Pour maximiser l’impact de cela, poursuit-elle, les régulateurs doivent tirer des leçons des erreurs des politiques précédentes. La directive sur les allégations écologiques, par exemple, a commencé fort mais a été frappée par des rapports indiquant que les régulateurs manquaient de ressources pour enquêter et sanctionner les entreprises.

Pour beaucoup, la route vers de meilleures relations entre les marques et les fournisseurs commence par les pratiques d’achat — si les marques s’engagent à payer plus pour des produits conformes, et ajustent leurs délais pour tenir compte du fardeau supplémentaire des rapports, et partagent la responsabilité des améliorations, davantage de fournisseurs pourraient apporter des changements positifs. « Si chacun prenait une partie de la responsabilité pour mener un changement collectif, la transition pourrait ne pas être si douloureuse », déclare Sophie Lane de Soko Kenya, un fabricant de vêtements à petite échelle visant à améliorer l’éthique dans les chaînes d’approvisionnement. « Même si les marques ne paieront pas des prix plus élevés, elles pourraient prolonger les délais pour réduire la pression sur les fournisseurs, ou les soutenir avec des formations et des ressources.
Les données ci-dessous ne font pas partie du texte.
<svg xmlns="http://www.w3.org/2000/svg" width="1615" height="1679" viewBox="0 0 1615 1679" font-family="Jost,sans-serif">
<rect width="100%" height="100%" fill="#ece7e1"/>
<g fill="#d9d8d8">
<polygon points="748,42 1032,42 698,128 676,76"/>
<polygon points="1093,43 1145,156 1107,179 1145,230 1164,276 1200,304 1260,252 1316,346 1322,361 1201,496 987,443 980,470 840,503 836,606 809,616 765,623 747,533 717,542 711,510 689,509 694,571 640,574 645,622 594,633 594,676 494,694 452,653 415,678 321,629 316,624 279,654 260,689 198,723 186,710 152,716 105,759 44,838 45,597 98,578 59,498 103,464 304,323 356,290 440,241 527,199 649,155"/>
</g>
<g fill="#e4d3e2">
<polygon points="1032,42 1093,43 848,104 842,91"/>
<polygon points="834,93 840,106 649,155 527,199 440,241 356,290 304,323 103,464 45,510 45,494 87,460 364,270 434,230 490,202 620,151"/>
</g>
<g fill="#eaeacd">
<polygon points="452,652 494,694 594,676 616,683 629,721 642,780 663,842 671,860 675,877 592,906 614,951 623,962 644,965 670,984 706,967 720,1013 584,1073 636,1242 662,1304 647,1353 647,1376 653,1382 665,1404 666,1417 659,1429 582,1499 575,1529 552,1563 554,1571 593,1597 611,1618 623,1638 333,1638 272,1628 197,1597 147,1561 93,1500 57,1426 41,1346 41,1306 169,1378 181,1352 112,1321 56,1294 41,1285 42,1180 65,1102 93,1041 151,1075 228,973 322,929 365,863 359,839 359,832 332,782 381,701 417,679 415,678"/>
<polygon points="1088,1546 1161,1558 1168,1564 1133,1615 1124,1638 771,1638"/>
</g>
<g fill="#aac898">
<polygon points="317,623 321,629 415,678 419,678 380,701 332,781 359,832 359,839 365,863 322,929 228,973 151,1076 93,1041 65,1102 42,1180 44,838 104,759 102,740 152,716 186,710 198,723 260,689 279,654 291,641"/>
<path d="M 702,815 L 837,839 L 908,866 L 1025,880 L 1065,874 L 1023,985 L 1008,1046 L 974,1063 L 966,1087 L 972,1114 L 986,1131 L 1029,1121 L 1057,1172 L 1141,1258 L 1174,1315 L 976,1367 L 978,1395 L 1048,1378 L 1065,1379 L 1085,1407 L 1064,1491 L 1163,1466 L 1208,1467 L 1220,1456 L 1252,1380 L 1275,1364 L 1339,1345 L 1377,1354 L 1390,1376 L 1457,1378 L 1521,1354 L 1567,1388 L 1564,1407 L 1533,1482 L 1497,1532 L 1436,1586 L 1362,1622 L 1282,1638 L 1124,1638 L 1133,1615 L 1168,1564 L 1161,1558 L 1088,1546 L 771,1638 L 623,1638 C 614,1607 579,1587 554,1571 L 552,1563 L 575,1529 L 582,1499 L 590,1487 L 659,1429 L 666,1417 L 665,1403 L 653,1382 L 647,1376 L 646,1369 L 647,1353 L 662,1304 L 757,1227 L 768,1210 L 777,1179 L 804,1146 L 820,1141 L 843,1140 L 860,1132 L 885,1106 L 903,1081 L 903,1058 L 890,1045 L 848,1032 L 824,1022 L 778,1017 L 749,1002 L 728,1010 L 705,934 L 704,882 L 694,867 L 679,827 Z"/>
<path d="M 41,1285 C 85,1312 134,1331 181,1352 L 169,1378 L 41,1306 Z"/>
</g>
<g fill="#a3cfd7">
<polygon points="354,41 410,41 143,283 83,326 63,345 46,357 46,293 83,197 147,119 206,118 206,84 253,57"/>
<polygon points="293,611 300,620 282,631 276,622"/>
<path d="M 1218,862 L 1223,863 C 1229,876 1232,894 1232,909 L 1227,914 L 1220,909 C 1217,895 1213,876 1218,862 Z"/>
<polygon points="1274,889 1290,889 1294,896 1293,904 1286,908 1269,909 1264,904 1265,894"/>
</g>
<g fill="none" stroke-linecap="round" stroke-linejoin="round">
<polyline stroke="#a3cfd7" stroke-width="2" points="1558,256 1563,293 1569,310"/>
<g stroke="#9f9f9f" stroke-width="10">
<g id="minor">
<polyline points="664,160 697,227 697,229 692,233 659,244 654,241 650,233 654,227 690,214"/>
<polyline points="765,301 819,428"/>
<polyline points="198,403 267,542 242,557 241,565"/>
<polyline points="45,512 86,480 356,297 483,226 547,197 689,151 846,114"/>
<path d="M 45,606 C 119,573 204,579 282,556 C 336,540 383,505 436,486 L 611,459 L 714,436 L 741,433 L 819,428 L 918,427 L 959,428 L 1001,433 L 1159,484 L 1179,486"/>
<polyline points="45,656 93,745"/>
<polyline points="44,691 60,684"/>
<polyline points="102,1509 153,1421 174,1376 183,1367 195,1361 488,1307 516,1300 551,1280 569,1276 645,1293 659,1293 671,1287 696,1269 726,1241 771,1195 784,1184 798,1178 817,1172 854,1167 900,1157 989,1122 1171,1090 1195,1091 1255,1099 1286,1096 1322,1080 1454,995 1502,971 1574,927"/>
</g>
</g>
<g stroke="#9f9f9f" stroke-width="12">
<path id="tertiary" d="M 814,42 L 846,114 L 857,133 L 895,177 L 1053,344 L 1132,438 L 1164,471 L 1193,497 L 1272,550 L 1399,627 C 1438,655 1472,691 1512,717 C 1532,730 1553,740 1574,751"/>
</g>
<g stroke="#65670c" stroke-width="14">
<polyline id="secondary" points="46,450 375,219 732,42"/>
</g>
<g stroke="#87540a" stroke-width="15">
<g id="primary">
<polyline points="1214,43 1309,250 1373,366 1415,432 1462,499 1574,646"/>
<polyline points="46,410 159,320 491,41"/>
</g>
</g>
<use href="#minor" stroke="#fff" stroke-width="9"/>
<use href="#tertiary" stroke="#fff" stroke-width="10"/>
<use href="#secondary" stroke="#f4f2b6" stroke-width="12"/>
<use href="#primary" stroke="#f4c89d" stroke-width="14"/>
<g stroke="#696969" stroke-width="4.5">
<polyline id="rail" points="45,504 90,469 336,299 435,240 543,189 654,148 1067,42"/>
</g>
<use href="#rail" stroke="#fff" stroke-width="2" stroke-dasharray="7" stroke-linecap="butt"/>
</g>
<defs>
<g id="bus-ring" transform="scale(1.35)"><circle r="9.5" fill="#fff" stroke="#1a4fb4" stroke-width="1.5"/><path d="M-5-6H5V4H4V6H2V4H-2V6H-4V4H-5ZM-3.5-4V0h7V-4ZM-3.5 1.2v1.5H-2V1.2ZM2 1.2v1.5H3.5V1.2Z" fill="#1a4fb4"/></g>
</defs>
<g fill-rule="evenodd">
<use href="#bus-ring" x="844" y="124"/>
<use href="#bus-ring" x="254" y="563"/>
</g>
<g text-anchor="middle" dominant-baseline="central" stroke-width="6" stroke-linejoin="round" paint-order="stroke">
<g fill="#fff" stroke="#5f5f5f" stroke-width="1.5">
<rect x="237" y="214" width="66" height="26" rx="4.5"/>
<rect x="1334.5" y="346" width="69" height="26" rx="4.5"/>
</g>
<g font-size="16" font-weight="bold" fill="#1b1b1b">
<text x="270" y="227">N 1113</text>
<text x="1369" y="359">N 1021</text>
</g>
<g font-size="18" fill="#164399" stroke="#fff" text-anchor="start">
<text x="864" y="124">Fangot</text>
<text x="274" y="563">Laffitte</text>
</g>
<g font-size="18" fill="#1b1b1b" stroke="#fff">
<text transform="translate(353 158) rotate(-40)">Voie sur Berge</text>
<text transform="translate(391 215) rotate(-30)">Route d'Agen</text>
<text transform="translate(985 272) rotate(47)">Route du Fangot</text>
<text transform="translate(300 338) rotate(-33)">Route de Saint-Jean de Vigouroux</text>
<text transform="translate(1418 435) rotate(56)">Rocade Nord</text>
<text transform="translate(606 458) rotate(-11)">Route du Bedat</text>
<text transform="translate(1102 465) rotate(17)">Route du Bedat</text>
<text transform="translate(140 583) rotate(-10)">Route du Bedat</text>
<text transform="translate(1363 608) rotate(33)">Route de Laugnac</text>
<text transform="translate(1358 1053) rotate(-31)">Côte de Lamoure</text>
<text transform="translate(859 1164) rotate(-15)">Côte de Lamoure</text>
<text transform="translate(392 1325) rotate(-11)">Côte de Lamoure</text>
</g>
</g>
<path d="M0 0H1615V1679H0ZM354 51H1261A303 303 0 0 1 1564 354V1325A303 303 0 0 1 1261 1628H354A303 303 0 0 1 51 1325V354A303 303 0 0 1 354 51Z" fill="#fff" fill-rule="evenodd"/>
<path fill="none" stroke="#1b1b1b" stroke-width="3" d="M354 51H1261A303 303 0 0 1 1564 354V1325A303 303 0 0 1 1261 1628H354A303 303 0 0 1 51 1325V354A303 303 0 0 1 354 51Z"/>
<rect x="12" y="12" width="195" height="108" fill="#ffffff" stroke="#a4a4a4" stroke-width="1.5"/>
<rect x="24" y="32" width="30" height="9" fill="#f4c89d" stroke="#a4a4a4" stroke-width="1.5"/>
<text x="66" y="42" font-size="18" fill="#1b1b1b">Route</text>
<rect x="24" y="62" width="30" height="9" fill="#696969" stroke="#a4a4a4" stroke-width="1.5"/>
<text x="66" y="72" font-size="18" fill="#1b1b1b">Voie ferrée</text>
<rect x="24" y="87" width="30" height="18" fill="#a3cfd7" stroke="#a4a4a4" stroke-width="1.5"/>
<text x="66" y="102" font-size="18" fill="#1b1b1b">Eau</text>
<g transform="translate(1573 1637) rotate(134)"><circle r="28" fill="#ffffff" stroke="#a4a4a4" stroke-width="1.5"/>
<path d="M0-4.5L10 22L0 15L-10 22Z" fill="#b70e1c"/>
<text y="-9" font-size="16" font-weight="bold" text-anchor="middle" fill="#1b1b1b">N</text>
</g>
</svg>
Elles pourraient aider les fournisseurs à demander des prêts et des subventions abordables, juste s’engager comme s’il s’agissait d’une collaboration plutôt que d’une transaction descendante. »

Une leçon dans la gestion des transformations de la chaîne d’approvisionnement

L’un des fournisseurs avec lesquels travaille Gonza est actuellement en train de passer de Microsoft Excel à un système numérique. Elle dit que le processus a été accueilli avec une forte résistance de la part des gestionnaires d’usine, car il y a une perception que cela augmentera les charges de travail et il n’y a pas non plus de financement supplémentaire pour la formation. « Les marques ne peuvent pas supposer qu’elles peuvent entrer chez les fournisseurs sans relation ou confiance préalable et faire ces changements, et que tout le monde sera heureux de s’y conformer. La gestion de la transition n’est pas simple », explique-t-elle.